PyMongo improvements

SON performance

Don Mitchell from EdX generously offered us a patch that improves the performance of SON, PyMongo's implementation of an ordered dict. His patch avoids unnecessary copies of field names in many of SON's methods.

socketKeepAlive

In some network setups, users need to set the SO_KEEPALIVE flag on PyMongo's TCP connections to MongoDB, so Bernie added a socketKeepAlive option to MongoClient and MongoReplicaSetClient.

Deprecation warnings

Soon we'll release a PyMongo 3.0 that removes many obsolete features from PyMongo and gives you a cleaner, safer, faster new API. But we want to make the upgrade as smooth as possible for you. To begin with, I documented our compatibility policy. I explained how to test your code to make sure you use no deprecated features of PyMongo.
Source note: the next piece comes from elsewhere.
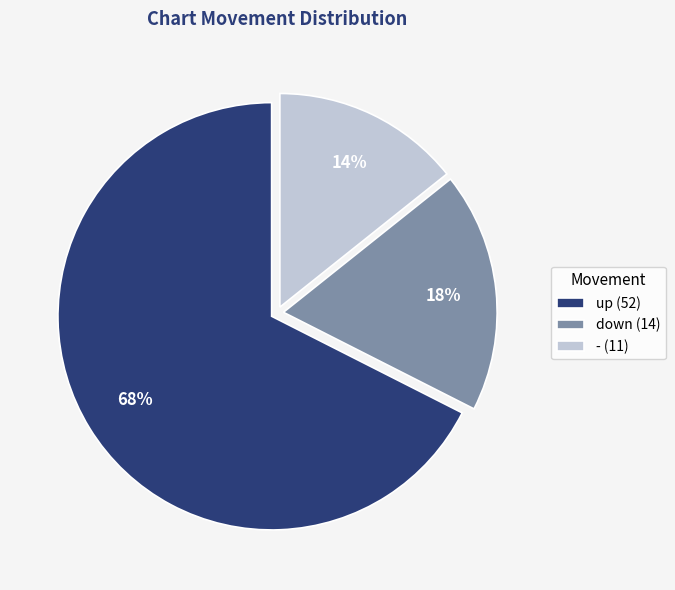

To the nearest percent, what is the average slice percentage?

33%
Second, I deprecated some features that will be removed in PyMongo 3.0:

start_request is deprecated and will be removed in PyMongo 3.0, because it's not the right way to ensure consistency, and it doesn't work with sharding in MongoDB 2.8. Further justifications can be found here.

MasterSlaveConnection is deprecated and will be removed, since master-slave setups are themselves obsolete. Replica sets are superior to master-slave, especially now that replica sets can have more than 12 members. Anyway, even if you still have a master-slave setup, PyMongo's MasterSlaveConnection wasn't very useful.

And finally, copy_database is deprecated. We asked customers if they used it and the answer was no, people use the mongo shell for copying databases, not PyMongo. For the sake of backwards compatibility I upgraded PyMongo's copy_database to support SCRAM-SHA-1, anyway, but in PyMongo 3.0 we plan to remove it. Let me know in the comments if you think this is the wrong decision.

Bugs

The only notable bugfix in PyMongo 2.8 is the delightfully silly mod_wsgi error I wrote about last month. But if you find any new bugs, please let us know by opening an issue in Jira, I promise we'll handle it promptly.